Из сказанного нами касательно происхождения и раскрытия догматов мы должны вывести следующие заключения:
1) Единственный источник для православного догматического Богословия есть Божественное Откровение, т.е. Священное Писание и Священное Предание.
2) Непреложным основанием для этого Богословия должно признать никео-цареградский символ, заменивший собой все прежние символы, и принятый вселенской Церковью за неизменный образец веры на все века, – а вместе с этим символом, как дополнение к нему, и все другие вероопределения святых Вселенских и Поместных Соборов и святых Отцов, поименованных Собором трулльским, также символы святого Григория Чудотворца и известный под именем святого Aфанасия Александрийского, принятые и уважаемые всей Церковью.39
3) Постоянным руководством, при подробнейшем изложении догматов в православном догматическом Богословии, должно признать: 1) Православное исповедание кафолической и апостольской Церкви восточной, 2) Послание восточных Патриархов о православной вере и 3) Пространный христианский катихизис кафолической восточной Церкви, – первое и последний собственно в тех частях своих, в которых содержится изъяснение на символ веры.40
§ 4. Разные деления догматов и значение этих делений в православно-догматическом Богословии.

[Изучите материал]
1. Что в отрывке о догматах названо единственным источником для православного догматического Богословия?
2. Продолжите отрывок о догматах, начав сразу после заголовка «§ 4. Разные деления догматов и значение этих делений в православно-догматическом Богословии».

[Раздел данных]
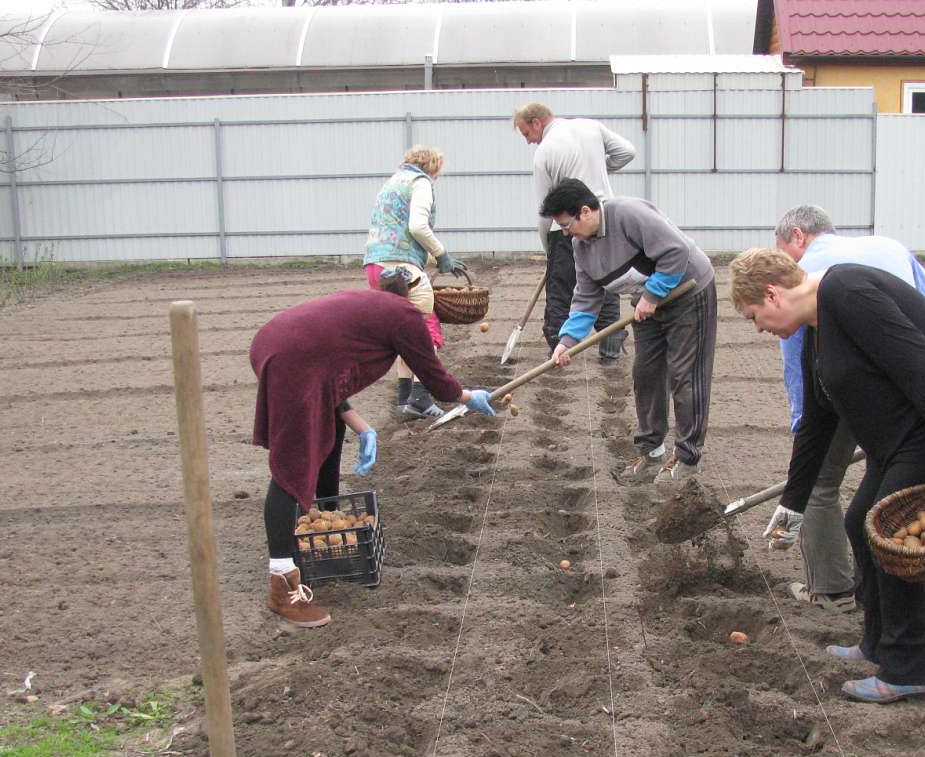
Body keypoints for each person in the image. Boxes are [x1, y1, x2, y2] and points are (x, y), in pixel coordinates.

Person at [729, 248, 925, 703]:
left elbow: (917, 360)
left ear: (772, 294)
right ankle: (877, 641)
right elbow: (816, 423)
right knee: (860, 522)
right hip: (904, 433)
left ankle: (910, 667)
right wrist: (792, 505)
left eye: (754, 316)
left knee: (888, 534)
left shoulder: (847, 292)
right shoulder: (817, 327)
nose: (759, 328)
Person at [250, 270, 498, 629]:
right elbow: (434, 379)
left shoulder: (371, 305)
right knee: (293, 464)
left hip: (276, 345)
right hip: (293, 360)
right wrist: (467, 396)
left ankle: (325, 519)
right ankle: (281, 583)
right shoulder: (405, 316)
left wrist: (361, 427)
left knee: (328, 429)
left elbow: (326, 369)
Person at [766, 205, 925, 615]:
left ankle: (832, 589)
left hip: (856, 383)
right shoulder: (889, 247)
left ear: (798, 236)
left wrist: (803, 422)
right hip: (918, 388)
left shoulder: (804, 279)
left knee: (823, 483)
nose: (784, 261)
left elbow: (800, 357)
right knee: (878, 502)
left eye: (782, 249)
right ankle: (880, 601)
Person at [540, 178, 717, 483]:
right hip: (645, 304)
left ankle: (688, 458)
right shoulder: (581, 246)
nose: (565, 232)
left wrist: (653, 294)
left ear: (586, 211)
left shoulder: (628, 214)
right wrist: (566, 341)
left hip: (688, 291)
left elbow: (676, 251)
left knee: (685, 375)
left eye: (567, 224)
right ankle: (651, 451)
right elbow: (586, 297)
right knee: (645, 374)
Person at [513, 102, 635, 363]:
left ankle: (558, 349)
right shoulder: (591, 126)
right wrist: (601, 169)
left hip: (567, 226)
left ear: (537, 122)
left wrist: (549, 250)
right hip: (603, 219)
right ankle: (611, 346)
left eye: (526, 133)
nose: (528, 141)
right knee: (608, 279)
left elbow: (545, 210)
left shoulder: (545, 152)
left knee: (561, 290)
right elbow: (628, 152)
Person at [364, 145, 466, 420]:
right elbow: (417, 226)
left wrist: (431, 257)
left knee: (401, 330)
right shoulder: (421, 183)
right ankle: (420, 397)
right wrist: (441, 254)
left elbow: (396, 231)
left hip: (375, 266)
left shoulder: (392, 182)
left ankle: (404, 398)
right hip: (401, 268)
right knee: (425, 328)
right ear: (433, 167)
...
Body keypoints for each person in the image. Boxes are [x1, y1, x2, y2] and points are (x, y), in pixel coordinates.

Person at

[Ответы по порядку]
1. Божественное Откровение, то есть Священное Писание и Священное Предание.

2.
Для раздельности понятия о догматах, их обыкновенно рассматривают с разных сторон, откуда и выводят разные деления догматов, которые, однако, не все могут быть допущены в православном догматическом Богословии. И –
1) Обращая внимание на существенные условия догматов, их делят на библейские, поскольку они содержатся в Библии или вообще в Откровении, и церковные, поскольку они проповедуются Церковью: деление несправедливое. Ибо собственно церковных догматов – таких, которые были бы отличны от библейских, нет; по крайней мере, нет в православной Церкви: она с величайшей точностью содержит те же самые догматы, которые находятся в Откровении, и только определяет и объясняет их для своих чад, указывая им, чему и как они должны веровать, на основании Слова Божия. А догматы, не основанные на Откровении, или даже противоречащее ему, могут быть только в церквах или обществах не православных, например, догмат римской церкви о главенстве и непогрешимости папы.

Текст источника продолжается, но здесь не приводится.